Tu m'as vu bien souvent, de ton verger voisin Où le pampre vineux annonce le raisin, Bien souvent, tu m'as vu, par-dessus cette haie Que l'épine hérisse et que rougit la baie,

Tout un jour, de l'aurore au soir, en mon enclos… Il est humble, petit, mélancolique et clos ; Sa porte à claire-voie ouvre sur la grand'route ; Une fontaine au fond s'épuise goutte à goutte

Et ne remplit jamais qu'à demi le bassin ; La ruche, dans un coin, bourdonne d'un essaim Qui rentre sous son toit dès que les fleurs sont closes. Tout est calme. Un rosier balance quelques roses

Qui s'empourprent dans l'ombre auprès d'un vieux laurier. Il fait beau. Sur la route, avec son chevrier, Le troupeau qui piétine en la poussière chaude ; Son bâton à la main, un mendiant qui rôde ;

Une femme qui rit et que l'on ne voit pas ; Quelqu'un qui passe : rien, ni la voix, ni les pas Ne te semblent pouvoir de lui-même distraire Cet hôte, aux yeux baissés, du jardin solitaire.

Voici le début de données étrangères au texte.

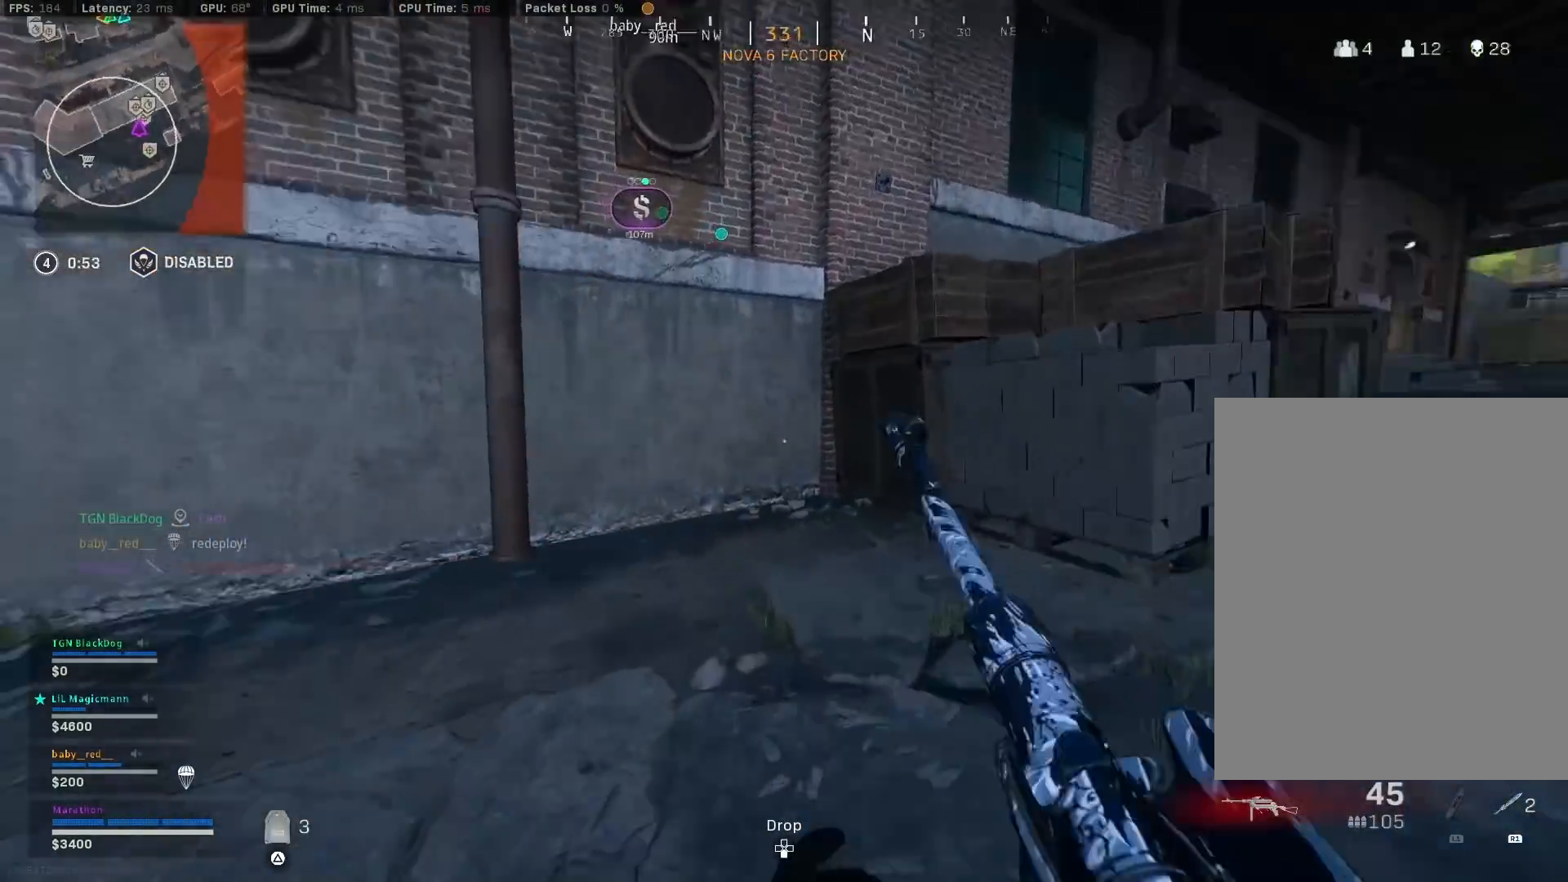
{"buttons": [], "left_stick": "up", "right_stick": "center", "events": [[133, "R3", "up"], [200, "R3", "down"], [250, "CROSS", "down"], [267, "right_stick", "center"], [317, "R3", "up"], [333, "CROSS", "up"], [350, "right_stick", "left"], [417, "right_stick", "center"]]}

Ai-je l'air de vouloir être ailleurs qu'où je suis ? Le jour s'en va, rayon à rayon, bruit à bruit ; Et la ruche incertaine et la rose indistincte Sont l'une d'or pâli, l'autre de pourpre éteinte ;

Le crépuscule est à genoux devant le soir ; Le laurier lentement se bronze et devient noir, Et je reste debout dans l'ombre, et c'est à peine Si l'on entend tout bas un peu plus la fontaine,

Et j'écoute à mon cœur en larmes dans mes yeux L'éloquente rumeur de mon sang furieux.